When parents learn their child has been diagnosed with some form of developmental delay, the most difficult part is taking the first step towards early intervention.
Generally speaking, early intervention is highly recommended if parents don’t want a delay resulting in their child’s complete disability. However (maybe because out of stress or fear), parents may end up making the process to be more complicated and difficult.
First of all, it is important to remember that even a developmental delay is not the end of the world for your child. There is still hope that intervention can train the brain to overcome their difficulties and even normalise them as they grow older.
Therefore, instead of panicking, consider taking these immediate measures to set you on a guided path to the proper intervention your child needs.
1. Map the exact areas of development where your child is delayed.
Remember, global developmental delay comes in many forms but all are classified according to specific areas that a child is supposed to have skills in at a certain age. For example, a child can be delayed in motor skills but not communication. Alternatively, a child can have excellent physical ability but has difficulty understanding spoken instructions and communication.
If your child has a delay, then the first thing you want to ask the doctor is specify which of these areas are they delayed in. It will help you identify exactly what type of intervention methods to expect, and the type of support programs the doctor will recommend. For example, a child who has trouble understanding instructions might benefit from a program that helps their auditory processing.
2. Understand the possibility that they may have disabilities.
It is perfectly understandable to have fears about possible disabilities when your child’s developmental delays are diagnosed. However, that does not make it alright to stay paralysed and not have a more mature understanding of this possibility.
This starts with first acknowledging that having one developmental delay is not necessarily a sign of something more serious (such as autism), but having more delays can. The sooner you are more emotionally prepared for either of these possibilities, the better it will be for your family.
3. Prepare to make adjustments to communication or environment.
When you know the areas your child is delayed in, then it will be easier to implement the lifestyle changes that come with intervention.
If your child has delays in movement, then that means providing assistance or accessibility tools. If your child’s delays make it hard for him or her to understand spoken instructions, then it might mean speaking more slowly and in quieter spaces.
4. Get a thorough understanding of the training methods and tools of the intervention.

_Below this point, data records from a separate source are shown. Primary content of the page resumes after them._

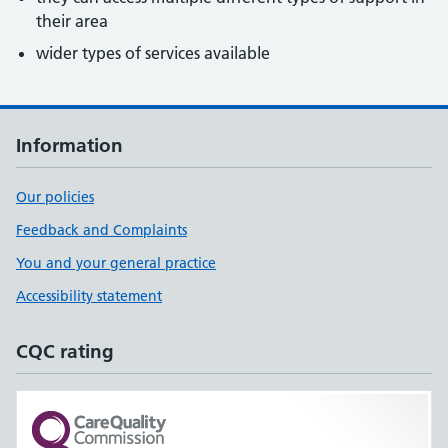
their area
wider types of services available
Information
Our policies
Feedback and Complaints
You and your general practice
Accessibility statement
CQC rating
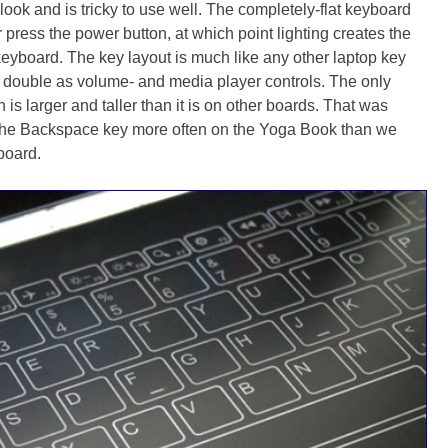
look and is tricky to use well. The completely-flat keyboard
r press the power button, at which point lighting creates the
keyboard. The key layout is much like any other laptop key
t double as volume- and media player controls. The only
is larger and taller than it is on other boards. That was
he Backspace key more often on the Yoga Book than we
board.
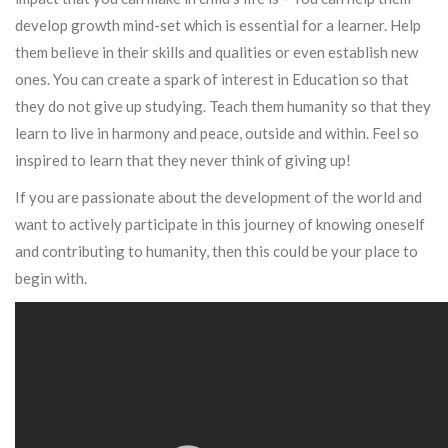
develop growth mind-set which is essential for a learner. Help
them believe in their skills and qualities or even establish new
ones. You can create a spark of interest in Education so that
they do not give up studying. Teach them humanity so that they
learn to live in harmony and peace, outside and within. Feel so
inspired to learn that they never think of giving up!
If you are passionate about the development of the world and
want to actively participate in this journey of knowing oneself
and contributing to humanity, then this could be your place to
begin with.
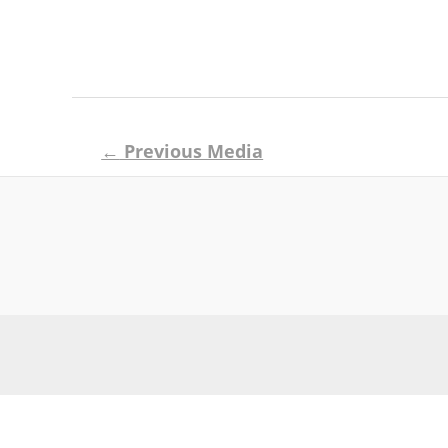
Post
←
Previous Media
navigation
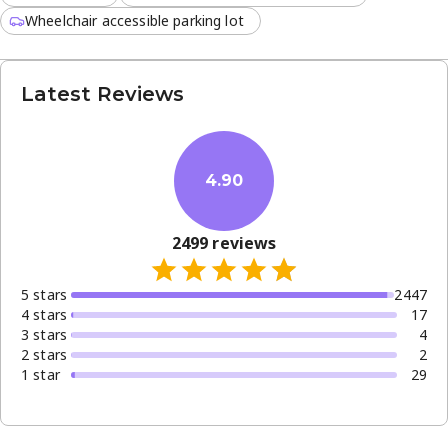
Wheelchair accessible parking lot
Latest Reviews
4.90
2499
reviews
5
star
s
2447
4
star
s
17
3
star
s
4
2
star
s
2
1
star
29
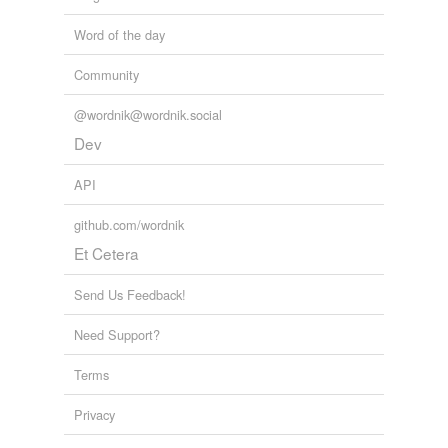
Word of the day
Community
@wordnik@wordnik.social
Dev
API
github.com/wordnik
Et Cetera
Send Us Feedback!
Need Support?
Terms
Privacy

There is certainly no shortage of various methods aimed at helping children with developmental delays, whether it takes the form of private tutors or programs like Tomatis® that provide brain-ear training.
Whichever methods (or even a combination of methods) you choose, take extra effort in understanding how they all work. This can provide you with a number of benefits such as a better understanding of your child’s condition, or even how you can use the method to help you as well!
Much like any sort of emergency, panicking is never the best response to things like a GDD diagnosis. It makes it much harder to have the proper mindset and take the necessary first steps towards early intervention. Keep calm, do what you can and know that there is always hope for you and your child!